* Start *

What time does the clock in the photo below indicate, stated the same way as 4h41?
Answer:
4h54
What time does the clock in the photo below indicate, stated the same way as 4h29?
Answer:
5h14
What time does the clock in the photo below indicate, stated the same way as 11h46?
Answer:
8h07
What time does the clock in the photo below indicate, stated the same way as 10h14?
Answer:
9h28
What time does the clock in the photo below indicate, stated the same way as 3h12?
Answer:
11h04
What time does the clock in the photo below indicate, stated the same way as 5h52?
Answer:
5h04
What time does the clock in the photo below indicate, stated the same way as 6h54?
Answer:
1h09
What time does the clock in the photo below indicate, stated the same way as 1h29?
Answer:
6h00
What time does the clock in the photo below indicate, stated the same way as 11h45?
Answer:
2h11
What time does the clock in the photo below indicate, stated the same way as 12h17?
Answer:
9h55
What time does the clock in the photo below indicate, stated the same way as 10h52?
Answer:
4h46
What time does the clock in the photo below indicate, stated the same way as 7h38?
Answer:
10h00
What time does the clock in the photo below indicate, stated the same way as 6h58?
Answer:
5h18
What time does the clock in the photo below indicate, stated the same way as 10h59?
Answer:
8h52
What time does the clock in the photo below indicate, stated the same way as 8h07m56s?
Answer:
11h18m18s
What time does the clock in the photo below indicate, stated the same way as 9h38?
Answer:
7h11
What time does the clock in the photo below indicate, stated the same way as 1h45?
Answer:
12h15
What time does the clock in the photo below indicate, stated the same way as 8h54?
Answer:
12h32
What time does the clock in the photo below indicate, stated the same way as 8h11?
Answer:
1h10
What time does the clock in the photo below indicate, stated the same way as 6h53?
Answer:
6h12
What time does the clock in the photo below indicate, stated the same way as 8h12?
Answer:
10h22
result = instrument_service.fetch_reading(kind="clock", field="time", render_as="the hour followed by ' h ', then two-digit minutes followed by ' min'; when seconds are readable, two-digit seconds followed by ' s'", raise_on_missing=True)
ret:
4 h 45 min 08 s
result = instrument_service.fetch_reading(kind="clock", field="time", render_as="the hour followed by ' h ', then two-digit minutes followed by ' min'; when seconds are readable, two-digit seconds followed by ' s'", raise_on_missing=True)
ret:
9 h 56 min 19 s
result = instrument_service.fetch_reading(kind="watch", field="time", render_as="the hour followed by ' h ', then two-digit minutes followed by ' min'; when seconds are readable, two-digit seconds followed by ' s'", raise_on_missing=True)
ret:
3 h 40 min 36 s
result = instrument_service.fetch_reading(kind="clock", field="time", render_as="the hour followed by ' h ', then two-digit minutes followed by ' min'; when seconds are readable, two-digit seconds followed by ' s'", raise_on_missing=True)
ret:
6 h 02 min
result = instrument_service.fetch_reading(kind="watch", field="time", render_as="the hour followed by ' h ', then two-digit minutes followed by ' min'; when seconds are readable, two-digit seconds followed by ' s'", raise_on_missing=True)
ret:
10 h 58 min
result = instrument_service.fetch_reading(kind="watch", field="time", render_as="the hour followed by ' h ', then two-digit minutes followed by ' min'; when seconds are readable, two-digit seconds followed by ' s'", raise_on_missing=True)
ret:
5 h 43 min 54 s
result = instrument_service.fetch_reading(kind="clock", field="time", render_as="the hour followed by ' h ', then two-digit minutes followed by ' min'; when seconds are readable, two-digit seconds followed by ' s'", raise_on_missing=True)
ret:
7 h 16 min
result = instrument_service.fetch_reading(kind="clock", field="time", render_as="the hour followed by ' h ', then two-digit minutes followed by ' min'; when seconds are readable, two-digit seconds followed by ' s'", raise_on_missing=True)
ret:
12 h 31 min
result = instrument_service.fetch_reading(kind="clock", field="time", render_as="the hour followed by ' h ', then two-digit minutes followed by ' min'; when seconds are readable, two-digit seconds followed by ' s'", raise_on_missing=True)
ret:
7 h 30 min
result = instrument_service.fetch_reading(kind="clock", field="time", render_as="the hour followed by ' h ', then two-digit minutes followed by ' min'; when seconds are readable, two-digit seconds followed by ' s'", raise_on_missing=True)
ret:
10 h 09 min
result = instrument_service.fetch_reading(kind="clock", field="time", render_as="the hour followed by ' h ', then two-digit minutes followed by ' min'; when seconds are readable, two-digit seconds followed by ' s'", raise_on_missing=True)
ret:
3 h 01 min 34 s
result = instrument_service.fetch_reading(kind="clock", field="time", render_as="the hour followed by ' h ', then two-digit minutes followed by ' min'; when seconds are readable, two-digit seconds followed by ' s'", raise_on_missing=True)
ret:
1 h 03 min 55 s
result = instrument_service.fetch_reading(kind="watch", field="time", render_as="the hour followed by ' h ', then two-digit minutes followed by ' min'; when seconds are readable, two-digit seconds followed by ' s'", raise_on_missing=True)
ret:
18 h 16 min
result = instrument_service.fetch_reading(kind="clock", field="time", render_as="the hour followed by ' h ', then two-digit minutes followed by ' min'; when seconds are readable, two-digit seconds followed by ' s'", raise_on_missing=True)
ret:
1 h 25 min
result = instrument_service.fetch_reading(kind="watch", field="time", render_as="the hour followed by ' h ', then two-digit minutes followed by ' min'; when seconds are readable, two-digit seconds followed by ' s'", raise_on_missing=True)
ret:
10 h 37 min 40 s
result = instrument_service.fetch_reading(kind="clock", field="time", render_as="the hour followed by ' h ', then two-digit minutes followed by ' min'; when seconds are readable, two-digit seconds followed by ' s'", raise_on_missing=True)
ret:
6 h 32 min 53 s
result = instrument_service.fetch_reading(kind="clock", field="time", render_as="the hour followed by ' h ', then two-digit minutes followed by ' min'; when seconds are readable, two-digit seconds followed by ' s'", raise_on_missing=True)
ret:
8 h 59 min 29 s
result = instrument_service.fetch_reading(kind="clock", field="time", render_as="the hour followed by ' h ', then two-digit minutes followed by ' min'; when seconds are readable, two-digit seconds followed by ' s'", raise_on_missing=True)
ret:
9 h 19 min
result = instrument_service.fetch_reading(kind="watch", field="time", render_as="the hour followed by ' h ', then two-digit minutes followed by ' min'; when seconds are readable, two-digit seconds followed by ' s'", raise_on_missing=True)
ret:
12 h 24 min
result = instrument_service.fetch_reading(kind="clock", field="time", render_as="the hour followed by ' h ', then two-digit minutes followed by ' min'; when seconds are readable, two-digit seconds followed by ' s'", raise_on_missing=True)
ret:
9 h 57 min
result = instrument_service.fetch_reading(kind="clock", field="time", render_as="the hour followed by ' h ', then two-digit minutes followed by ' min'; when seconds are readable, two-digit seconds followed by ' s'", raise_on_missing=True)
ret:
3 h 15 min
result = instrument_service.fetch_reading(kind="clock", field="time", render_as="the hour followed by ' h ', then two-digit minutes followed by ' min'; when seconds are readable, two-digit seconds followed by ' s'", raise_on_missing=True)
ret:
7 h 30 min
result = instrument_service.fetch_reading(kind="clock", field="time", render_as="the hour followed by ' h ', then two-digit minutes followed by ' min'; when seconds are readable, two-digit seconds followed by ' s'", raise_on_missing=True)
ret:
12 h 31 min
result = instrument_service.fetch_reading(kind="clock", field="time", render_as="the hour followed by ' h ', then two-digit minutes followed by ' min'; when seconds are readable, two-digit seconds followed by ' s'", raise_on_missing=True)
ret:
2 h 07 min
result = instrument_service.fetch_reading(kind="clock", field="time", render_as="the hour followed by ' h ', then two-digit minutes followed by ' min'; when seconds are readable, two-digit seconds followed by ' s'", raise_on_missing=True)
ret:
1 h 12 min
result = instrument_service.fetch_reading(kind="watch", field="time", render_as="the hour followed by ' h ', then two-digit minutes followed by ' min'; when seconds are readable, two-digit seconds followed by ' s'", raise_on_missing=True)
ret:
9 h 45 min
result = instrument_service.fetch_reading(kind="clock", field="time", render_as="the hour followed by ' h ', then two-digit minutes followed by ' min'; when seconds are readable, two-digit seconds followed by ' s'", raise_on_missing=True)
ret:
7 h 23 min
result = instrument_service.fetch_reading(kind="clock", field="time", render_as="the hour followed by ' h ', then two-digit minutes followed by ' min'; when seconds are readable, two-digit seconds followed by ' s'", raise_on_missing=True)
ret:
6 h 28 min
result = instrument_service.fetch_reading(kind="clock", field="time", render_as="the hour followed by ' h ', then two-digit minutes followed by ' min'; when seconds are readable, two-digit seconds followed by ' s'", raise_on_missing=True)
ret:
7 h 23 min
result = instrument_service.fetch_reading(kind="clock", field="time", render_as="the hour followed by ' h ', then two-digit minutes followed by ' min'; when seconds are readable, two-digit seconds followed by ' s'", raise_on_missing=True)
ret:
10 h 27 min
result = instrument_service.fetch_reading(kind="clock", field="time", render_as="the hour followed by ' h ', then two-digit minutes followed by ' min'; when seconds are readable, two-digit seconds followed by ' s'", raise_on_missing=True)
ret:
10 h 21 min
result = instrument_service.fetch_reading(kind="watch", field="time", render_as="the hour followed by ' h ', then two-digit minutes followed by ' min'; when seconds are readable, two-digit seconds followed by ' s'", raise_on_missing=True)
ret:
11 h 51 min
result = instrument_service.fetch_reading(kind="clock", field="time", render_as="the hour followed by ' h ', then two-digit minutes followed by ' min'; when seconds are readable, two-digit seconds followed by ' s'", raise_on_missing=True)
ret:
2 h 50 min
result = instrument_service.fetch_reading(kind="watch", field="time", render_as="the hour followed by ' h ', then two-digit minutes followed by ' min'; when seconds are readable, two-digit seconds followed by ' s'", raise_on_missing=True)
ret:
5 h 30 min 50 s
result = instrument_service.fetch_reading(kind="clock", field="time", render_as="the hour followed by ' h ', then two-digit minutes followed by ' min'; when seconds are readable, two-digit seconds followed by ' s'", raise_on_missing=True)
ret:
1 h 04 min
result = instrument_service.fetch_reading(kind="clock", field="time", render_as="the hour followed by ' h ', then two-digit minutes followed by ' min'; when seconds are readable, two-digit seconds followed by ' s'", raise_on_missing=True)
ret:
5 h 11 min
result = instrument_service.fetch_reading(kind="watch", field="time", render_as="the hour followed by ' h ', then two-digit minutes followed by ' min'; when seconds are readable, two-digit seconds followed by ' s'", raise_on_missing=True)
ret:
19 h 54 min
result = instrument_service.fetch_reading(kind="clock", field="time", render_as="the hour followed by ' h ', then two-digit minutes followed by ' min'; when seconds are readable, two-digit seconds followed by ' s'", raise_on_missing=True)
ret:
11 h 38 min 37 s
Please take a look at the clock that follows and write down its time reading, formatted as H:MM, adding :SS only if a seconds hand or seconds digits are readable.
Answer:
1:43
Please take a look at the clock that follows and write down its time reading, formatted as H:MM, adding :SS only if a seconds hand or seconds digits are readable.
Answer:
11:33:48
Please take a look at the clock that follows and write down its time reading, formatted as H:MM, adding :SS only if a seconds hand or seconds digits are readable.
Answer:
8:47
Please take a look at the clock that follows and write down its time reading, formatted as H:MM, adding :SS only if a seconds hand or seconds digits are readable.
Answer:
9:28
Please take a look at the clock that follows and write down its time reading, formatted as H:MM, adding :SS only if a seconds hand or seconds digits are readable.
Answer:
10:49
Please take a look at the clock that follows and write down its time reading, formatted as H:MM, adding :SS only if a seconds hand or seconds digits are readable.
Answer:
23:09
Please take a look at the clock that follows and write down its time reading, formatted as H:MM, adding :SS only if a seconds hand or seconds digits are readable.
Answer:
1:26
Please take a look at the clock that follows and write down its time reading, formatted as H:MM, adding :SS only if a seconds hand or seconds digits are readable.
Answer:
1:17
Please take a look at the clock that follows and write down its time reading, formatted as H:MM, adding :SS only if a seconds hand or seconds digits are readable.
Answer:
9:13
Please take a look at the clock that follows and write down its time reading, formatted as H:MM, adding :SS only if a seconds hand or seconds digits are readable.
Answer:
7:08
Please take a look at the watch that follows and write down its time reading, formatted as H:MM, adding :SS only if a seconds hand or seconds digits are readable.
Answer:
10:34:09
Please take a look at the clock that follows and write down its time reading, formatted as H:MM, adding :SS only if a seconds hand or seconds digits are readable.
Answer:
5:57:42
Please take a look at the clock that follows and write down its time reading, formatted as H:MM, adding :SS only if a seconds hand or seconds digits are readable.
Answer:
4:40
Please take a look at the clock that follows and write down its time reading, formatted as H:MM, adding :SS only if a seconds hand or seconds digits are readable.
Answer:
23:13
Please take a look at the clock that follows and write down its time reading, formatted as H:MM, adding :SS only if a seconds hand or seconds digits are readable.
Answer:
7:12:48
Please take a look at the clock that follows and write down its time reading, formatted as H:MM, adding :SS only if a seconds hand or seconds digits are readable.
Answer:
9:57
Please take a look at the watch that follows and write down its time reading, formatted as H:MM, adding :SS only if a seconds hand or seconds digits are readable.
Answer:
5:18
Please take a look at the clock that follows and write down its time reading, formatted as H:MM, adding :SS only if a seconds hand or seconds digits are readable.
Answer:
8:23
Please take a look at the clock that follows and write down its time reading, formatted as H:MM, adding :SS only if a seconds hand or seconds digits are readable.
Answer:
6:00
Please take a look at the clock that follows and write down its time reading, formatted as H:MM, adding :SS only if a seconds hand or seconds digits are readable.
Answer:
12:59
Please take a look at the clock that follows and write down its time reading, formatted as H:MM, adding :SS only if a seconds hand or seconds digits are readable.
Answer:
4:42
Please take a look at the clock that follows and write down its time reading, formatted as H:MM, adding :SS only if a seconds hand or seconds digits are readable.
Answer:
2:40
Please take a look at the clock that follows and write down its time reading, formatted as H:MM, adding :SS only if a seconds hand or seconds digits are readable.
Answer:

* End *

▸ **Instruction**: Please give the stretch of the records above, from the line that contains "way as 7h38?" through the line that contains "4 h 45 min 08 s", as a Markdown table with the columns Row and Text. Number each line in Row, put the line itself in Text, and leave out blank lines.

▸ **Written response**:
| Row | Text |
|---|---|
| 1 | What time does the clock in the photo below indicate, stated the same way as 7h38? |
| 2 | Answer: |
| 3 | 10h00 |
| 4 | What time does the clock in the photo below indicate, stated the same way as 6h58? |
| 5 | Answer: |
| 6 | 5h18 |
| 7 | What time does the clock in the photo below indicate, stated the same way as 10h59? |
| 8 | Answer: |
| 9 | 8h52 |
| 10 | What time does the clock in the photo below indicate, stated the same way as 8h07m56s? |
| 11 | Answer: |
| 12 | 11h18m18s |
| 13 | What time does the clock in the photo below indicate, stated the same way as 9h38? |
| 14 | Answer: |
| 15 | 7h11 |
| 16 | What time does the clock in the photo below indicate, stated the same way as 1h45? |
| 17 | Answer: |
| 18 | 12h15 |
| 19 | What time does the clock in the photo below indicate, stated the same way as 8h54? |
| 20 | Answer: |
| 21 | 12h32 |
| 22 | What time does the clock in the photo below indicate, stated the same way as 8h11? |
| 23 | Answer: |
| 24 | 1h10 |
| 25 | What time does the clock in the photo below indicate, stated the same way as 6h53? |
| 26 | Answer: |
| 27 | 6h12 |
| 28 | What time does the clock in the photo below indicate, stated the same way as 8h12? |
| 29 | Answer: |
| 30 | 10h22 |
| 31 | result = instrument_service.fetch_reading(kind="clock", field="time", render_as="the hour followed by ' h ', then two-digit minutes followed by ' min'; when seconds are readable, two-digit seconds followed by ' s'", raise_on_missing=True) |
| 32 | ret: |
| 33 | 4 h 45 min 08 s |